Brief A —
From the blog post about the Wound Center, condense the paragraph beginning "Anyhow, all my vitals" into a bulleted list that keeps its main facts.
Brief B —
Answer these questions using the blog post about the Wound Center, marking each answer with the matching numeral.
(i) What was the Wound Center switching over to during the writer's last days there?
(ii) How long does the writer say it had probably been since they were upright on a scale?
(iii) What does the writer say they are now classified as?
Brief C —
Reproduce the portion of the blog post about the Wound Center starting with "Herein lies my" and going on through "as a porker.".

Document section —
The Wound Center was switching over to a new computer system during my last days there. It caused some chaos and many headaches for the staff. But all patients’ records are now fully done and can be accessed by doctors/patients at any time. I think this is great because I’ve always had the suspicion of not being fully told the whole story of my ailments. Call me a conspiracy theorist but my mind goes where it wants to go.

Anyhow, all my vitals were duly entered except my weight. When asked about it I truthfully said that I hadn’t been upright on a scale for probably four years. I could have lied and said I was 114# but I thought they might get suspicious with that number. The nurse said not to worry. They could get the weight after I reclined on the hospital bed where they routinely took care of my legs. I guess the bed had a gizmo that subtracted the weight of the bed and the number remaining was all you.

Herein lies my shock. I can’t believe the pounds I packed on in the four years since I’ve been wheelchair-bound!  I am not talking about a few here. Needless to say, my joy at being released from their care was tempered with the knowledge that I am now classified as a porker.

Dataset extract —
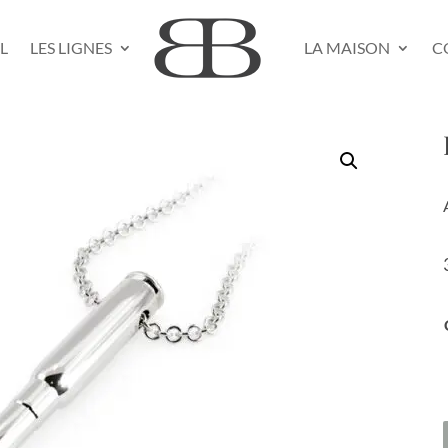
L
LES LIGNES
LA MAISON
C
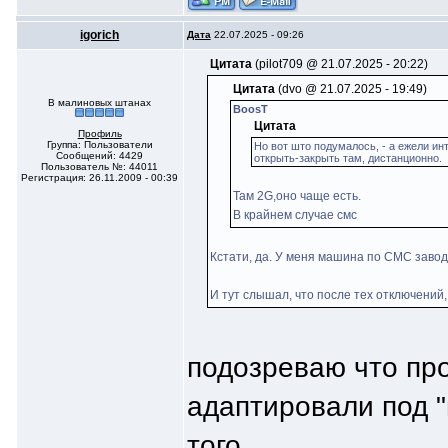
igorich
Дата
22.07.2025 - 09:26
Цитата
(pilot709 @ 21.07.2025 - 20:22)
Цитата
(dvo @ 21.07.2025 - 19:49)
В малиновых штанах
BoosT
Цитата
Профиль
Группа: Пользователи
Но вот што подумалось, - а ежели ин
Сообщений: 4429
открыть-закрыть там, дистанционно.
Пользователь №: 44011
Регистрация: 26.11.2009 - 00:39
Там 2G,оно чаще есть.
В крайнем случае смс
Кстати, да. У меня машина по СМС заво
И тут слышал, что после тех отключений, 
подозреваю что про
адаптировали под "
того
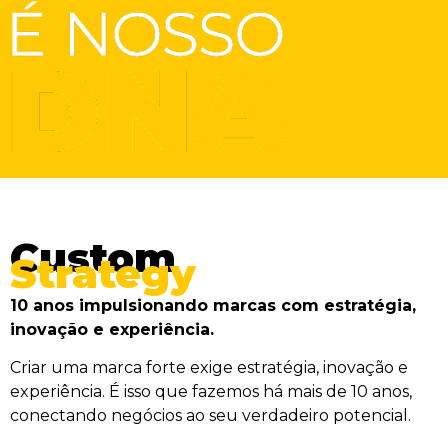
Custom
Strategy
10 anos impulsionando marcas com estratégia,
inovação e experiência.
Criar uma marca forte exige estratégia, inovação e
experiência. É isso que fazemos há mais de 10 anos,
conectando negócios ao seu verdadeiro potencial.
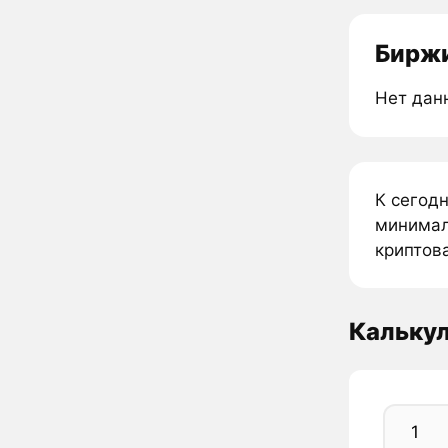
Биржи
Нет дан
К сегод
минимал
криптова
Кальку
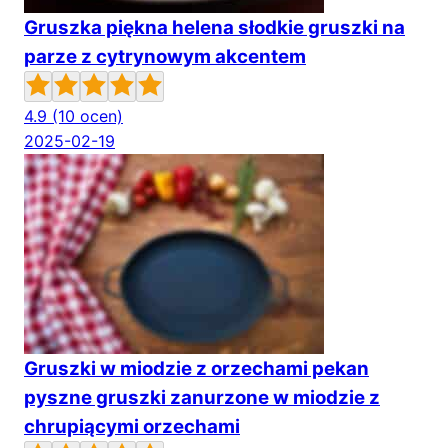
Gruszka piękna helena słodkie gruszki na
parze z cytrynowym akcentem
4.9
(10 ocen)
2025-02-19
Gruszki w miodzie z orzechami pekan
pyszne gruszki zanurzone w miodzie z
chrupiącymi orzechami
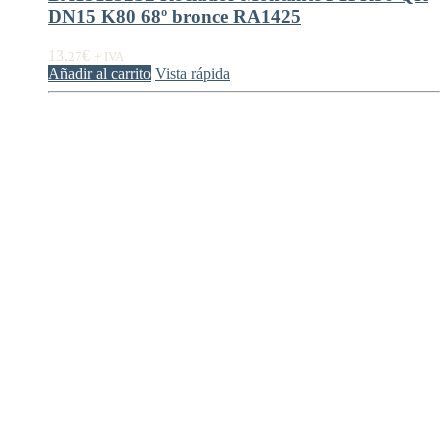
DN15 K80 68º bronce RA1425
13,
€
27
+ IVA
Añadir al carrito
Vista rápida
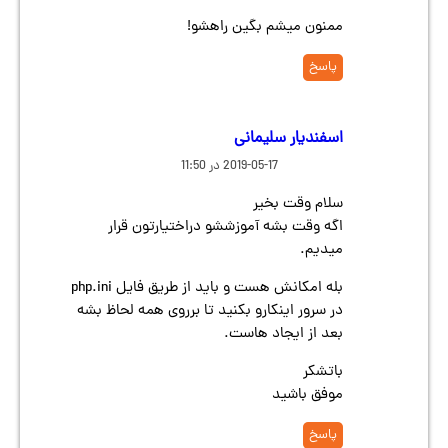
ممنون میشم بگین راهشو!
پاسخ
اسفندیار سلیمانی
2019-05-17 در 11:50
سلام وقت بخیر
اگه وقت بشه آموزششو دراختیارتون قرار
میدیم‌.
بله امکانش هست و باید از طریق فایل php.ini
در سرور اینکارو بکنید تا برروی همه لحاظ بشه
بعد از ایجاد هاست.
باتشکر
موفق باشید
پاسخ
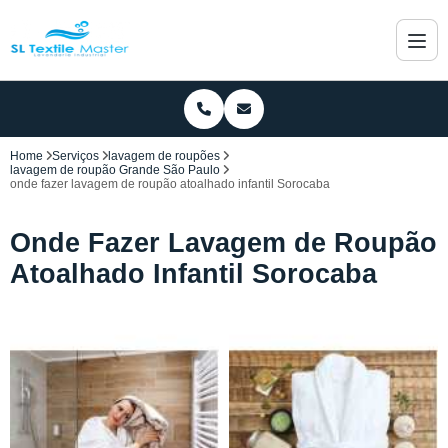
Home
Serviços
lavagem de roupões
lavagem de roupão Grande São Paulo
onde fazer lavagem de roupão atoalhado infantil Sorocaba
Onde Fazer Lavagem de Roupão
Atoalhado Infantil Sorocaba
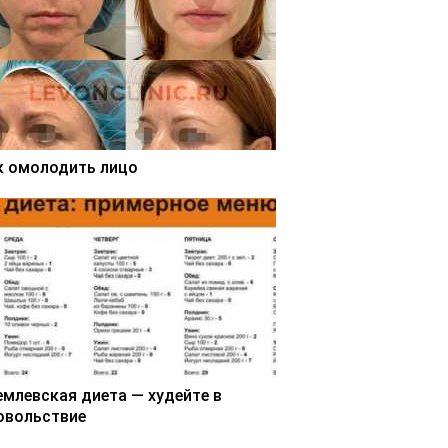
к омолодить лицо
емлевская диета — худейте в
овольствие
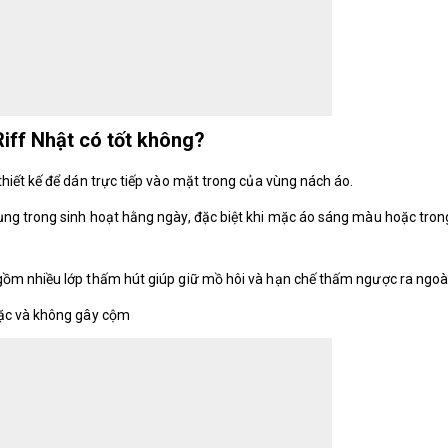
iff Nhật có tốt không?
hiết kế để dán trực tiếp vào mặt trong của vùng nách áo.
g trong sinh hoạt hằng ngày, đặc biệt khi mặc áo sáng màu hoặc trong
ồm nhiều lớp thấm hút giúp giữ mồ hôi và hạn chế thấm ngược ra ngoài
mặc và không gây cộm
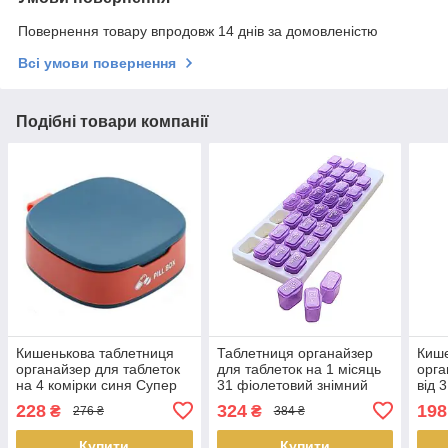
Повернення товару впродовж 14 днів за домовленістю
Всі умови повернення
Подібні товари компанії
Кишенькова таблетниця
Таблетниця органайзер
Кише
органайзер для таблеток
для таблеток на 1 місяць
орга
на 4 комірки синя Супер
31 фіолетовий знімний
від 
ціна
осередок Супер ціна
Супе
228
324
198
₴
₴
276 ₴
384 ₴
Купити
Купити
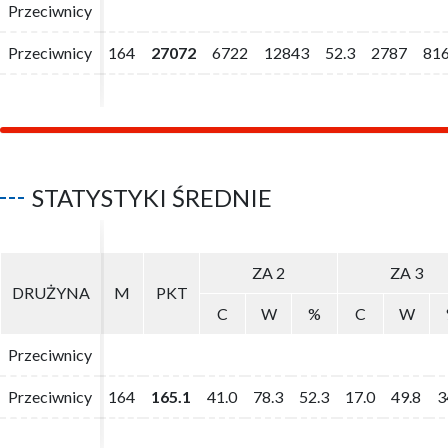
Przeciwnicy
Przeciwnicy
Przeciwnicy
Przeciwnicy
164
164
27072
27072
6722
6722
12843
12843
52.3
52.3
2787
2787
81
81
STATYSTYKI ŚREDNIE
ZA 2
ZA 2
ZA 3
ZA 3
DRUŻYNA
DRUŻYNA
M
M
PKT
PKT
C
C
W
W
%
%
C
C
W
W
Przeciwnicy
Przeciwnicy
Przeciwnicy
Przeciwnicy
164
164
165.1
165.1
41.0
41.0
78.3
78.3
52.3
52.3
17.0
17.0
49.8
49.8
3
3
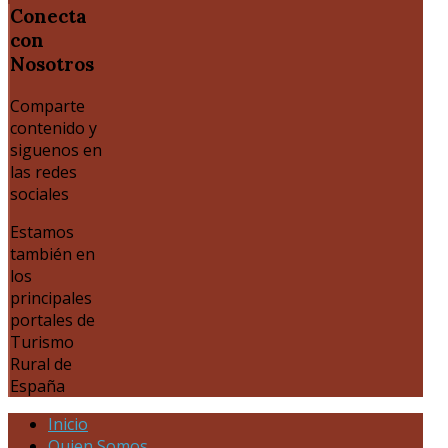
Conecta
con
Nosotros
Comparte
contenido y
siguenos en
las redes
sociales
Estamos
también en
los
principales
portales de
Turismo
Rural de
España
Inicio
Quien Somos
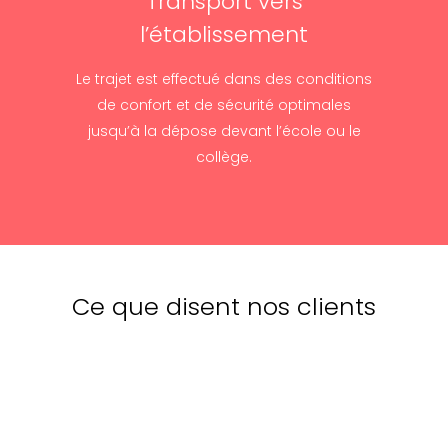
Transport vers
l’établissement
Le trajet est effectué dans des conditions
de confort et de sécurité optimales
jusqu’à la dépose devant l’école ou le
collège.
Ce que disent nos clients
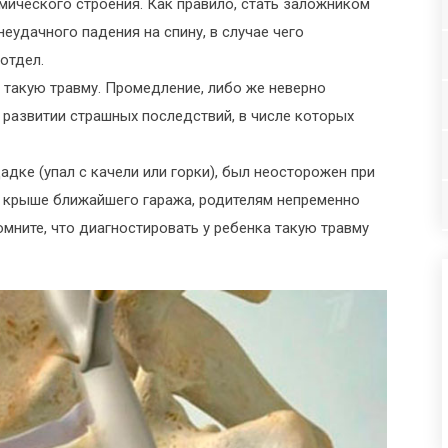
мического строения. Как правило, стать заложником
еудачного падения на спину, в случае чего
отдел.
 такую травму. Промедление, либо же неверно
 развитии страшных последствий, в числе которых
адке (упал с качели или горки), был неосторожен при
по крыше ближайшего гаража, родителям непременно
омните, что диагностировать у ребенка такую травму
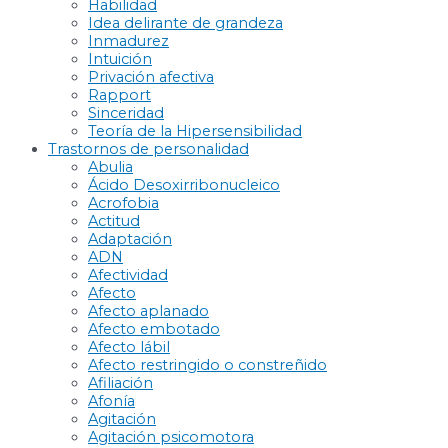
Habilidad
Idea delirante de grandeza
Inmadurez
Intuición
Privación afectiva
Rapport
Sinceridad
Teoría de la Hipersensibilidad
Trastornos de personalidad
Abulia
Ácido Desoxirribonucleico
Acrofobia
Actitud
Adaptación
ADN
Afectividad
Afecto
Afecto aplanado
Afecto embotado
Afecto lábil
Afecto restringido o constreñido
Afiliación
Afonía
Agitación
Agitación psicomotora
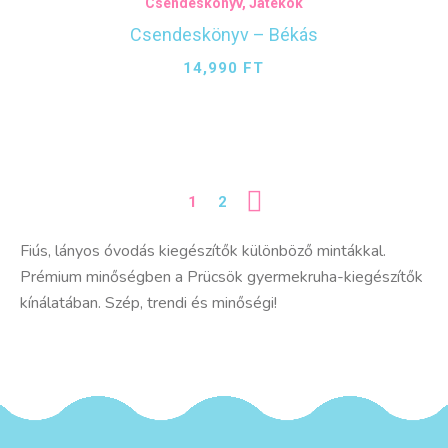
Csendeskönyv
,
Játékok
Csendeskönyv – Békás
14,990
FT
1
2
Fiús, lányos óvodás kiegészítők különböző mintákkal.
Prémium minőségben a Prücsök gyermekruha-kiegészítők
kínálatában. Szép, trendi és minőségi!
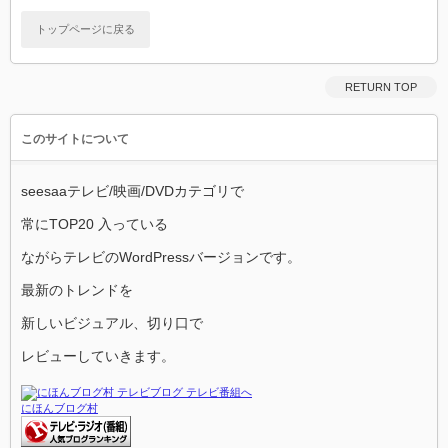
トップページに戻る
RETURN TOP
このサイトについて
seesaaテレビ/映画/DVDカテゴリで
常にTOP20 入っている
ながらテレビのWordPressバージョンです。
最新のトレンドを
新しいビジュアル、切り口で
レビューしていきます。
にほんブログ村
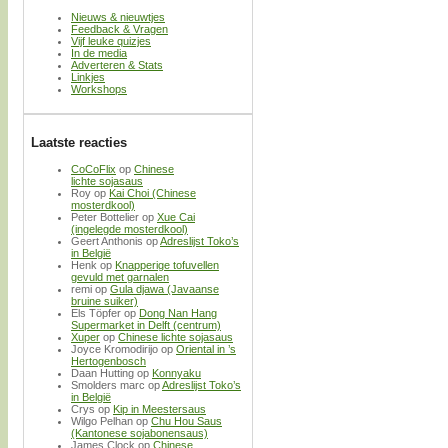
Nieuws & nieuwtjes
Feedback & Vragen
Vijf leuke quizjes
In de media
Adverteren & Stats
Linkjes
Workshops
Laatste reacties
CoCoFlix
op
Chinese
lichte sojasaus
Roy
op
Kai Choi (Chinese
mosterdkool)
Peter Bottelier
op
Xue Cai
(ingelegde mosterdkool)
Geert Anthonis
op
Adreslijst Toko’s
in België
Henk
op
Knapperige tofuvellen
gevuld met garnalen
remi
op
Gula djawa (Javaanse
bruine suiker)
Els Töpfer
op
Dong Nan Hang
Supermarket in Delft (centrum)
Xuper
op
Chinese lichte sojasaus
Joyce Kromodirijo
op
Oriental in ’s
Hertogenbosch
Daan Hutting
op
Konnyaku
Smolders marc
op
Adreslijst Toko’s
in België
Crys
op
Kip in Meestersaus
Wilgo Pelhan
op
Chu Hou Saus
(Kantonese sojabonensaus)
James Clock
op
Chinese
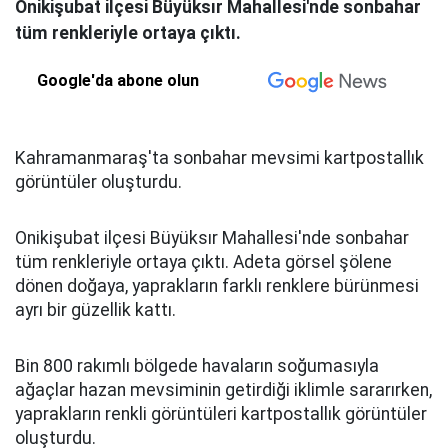
Onikişubat ilçesi Büyüksır Mahallesi'nde sonbahar
tüm renkleriyle ortaya çıktı.
Google'da abone olun
Kahramanmaraş'ta sonbahar mevsimi kartpostallık
görüntüler oluşturdu.
Onikişubat ilçesi Büyüksır Mahallesi'nde sonbahar
tüm renkleriyle ortaya çıktı. Adeta görsel şölene
dönen doğaya, yaprakların farklı renklere bürünmesi
ayrı bir güzellik kattı.
Bin 800 rakımlı bölgede havaların soğumasıyla
ağaçlar hazan mevsiminin getirdiği iklimle sararırken,
yaprakların renkli görüntüleri kartpostallık görüntüler
oluşturdu.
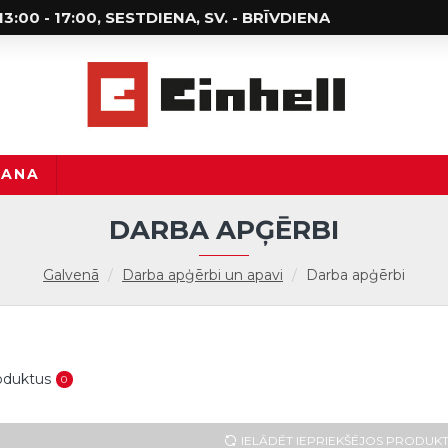
; 13:00 - 17:00, SESTDIENA, SV. - BRĪVDIENA
ŠANA
DARBA APĢĒRBI
Galvenā
Darba apģērbi un apavi
Darba apģērbi
roduktus
0
IELĀDĒT IEPRIEKŠĒJOS PRODUK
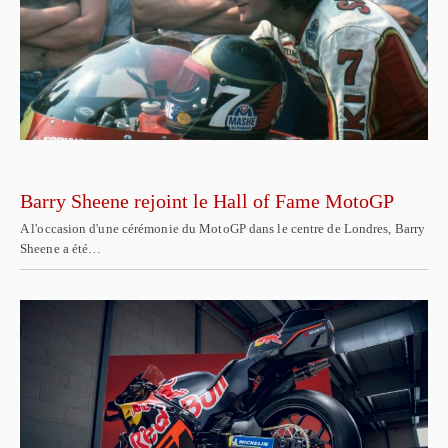
Barry Sheene rejoint le Hall of Fame MotoGP
A l'occasion d'une cérémonie du MotoGP dans le centre de Londres, Barry
Sheene a été…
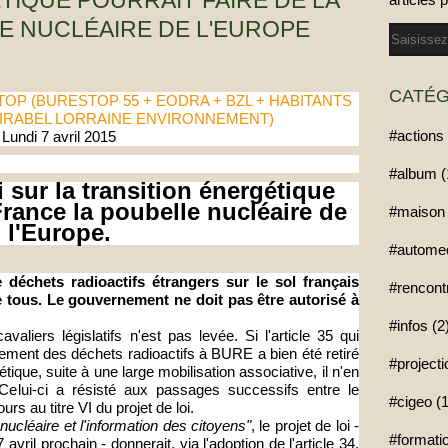
TIQUE POURRAIT FAIRE DE LA
E NUCLÉAIRE DE L'EUROPE
Email
CATÉG
STOP (BURESTOP 55 + EODRA + BZL + HABITANTS
 MIRABEL LORRAINE ENVIRONNEMENT)
#actions 
Lundi 7 avril 2015
#album (
i sur la transition énergétique
 France la poubelle nucléaire de
#maison 
l'Europe.
#automed
e déchets radioactifs étrangers sur le sol français
#rencont
e tous. Le gouvernement ne doit pas être autorisé à
#infos (2
avaliers législatifs n'est pas levée. Si l'article 35 qui
ssement des déchets radioactifs à BURE a bien été retiré
#project
gétique, suite à une large mobilisation associative, il n'en
Celui-ci a résisté aux passages successifs entre le
#cigeo (1
urs au titre VI du projet de loi.
 nucléaire et l'information des citoyens"
, le projet de loi -
#formatio
avril prochain - donnerait, via l'adoption de l'article 34,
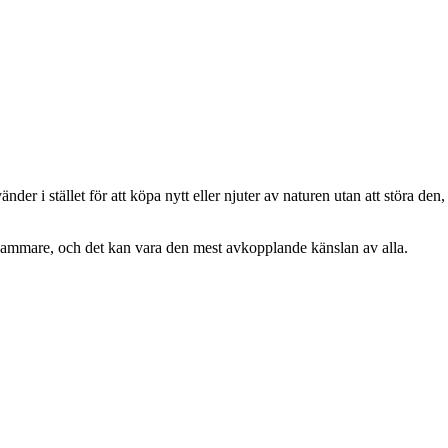
nder i stället för att köpa nytt eller njuter av naturen utan att störa den,
långsammare, och det kan vara den mest avkopplande känslan av alla.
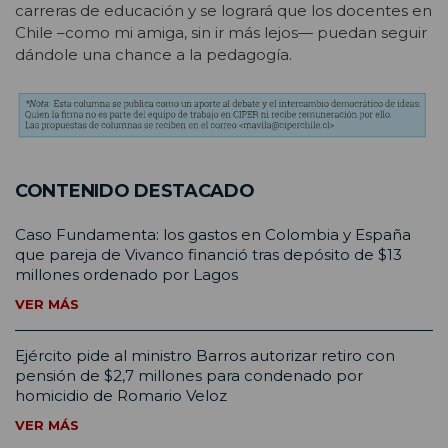
carreras de educación y se logrará que los docentes en
Chile –como mi amiga, sin ir más lejos— puedan seguir
dándole una chance a la pedagogía.
CONTENIDO DESTACADO
Caso Fundamenta: los gastos en Colombia y España
que pareja de Vivanco financió tras depósito de $13
millones ordenado por Lagos
VER MÁS
Ejército pide al ministro Barros autorizar retiro con
pensión de $2,7 millones para condenado por
homicidio de Romario Veloz
VER MÁS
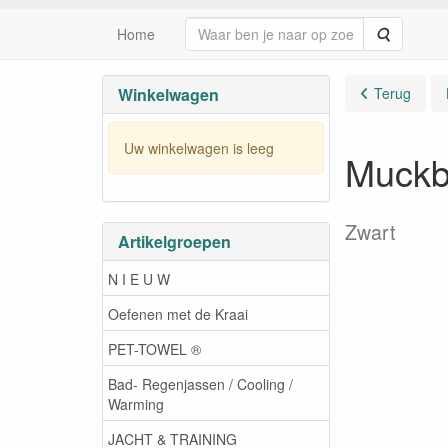
Zoeken
Home
Winkelwagen
Terug
Uw winkelwagen is leeg
Muckb
Zwart
Artikelgroepen
N I E U W
Oefenen met de Kraai
PET-TOWEL ®
Bad- Regenjassen / Cooling /
Warming
JACHT & TRAINING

Exercise response A —
- All of the writer's vitals were entered except weight.
- When asked, the writer truthfully said they had not been upright on a scale for probably four years. They chose this over claiming 114 pounds, which might have seemed suspicious.
- The nurse said not to worry. The weight could be taken once the writer reclined on the hospital bed where their legs were routinely cared for.
- The writer guesses the bed had a device that subtracted the bed's weight, leaving only the patient's.

Exercise response B —
(i) A new computer system.
(ii) Probably four years.
(iii) A porker.

Exercise response C —
Herein lies my shock. I can’t believe the pounds I packed on in the four years since I’ve been wheelchair-bound!  I am not talking about a few here. Needless to say, my joy at being released from their care was tempered with the knowledge that I am now classified as a porker.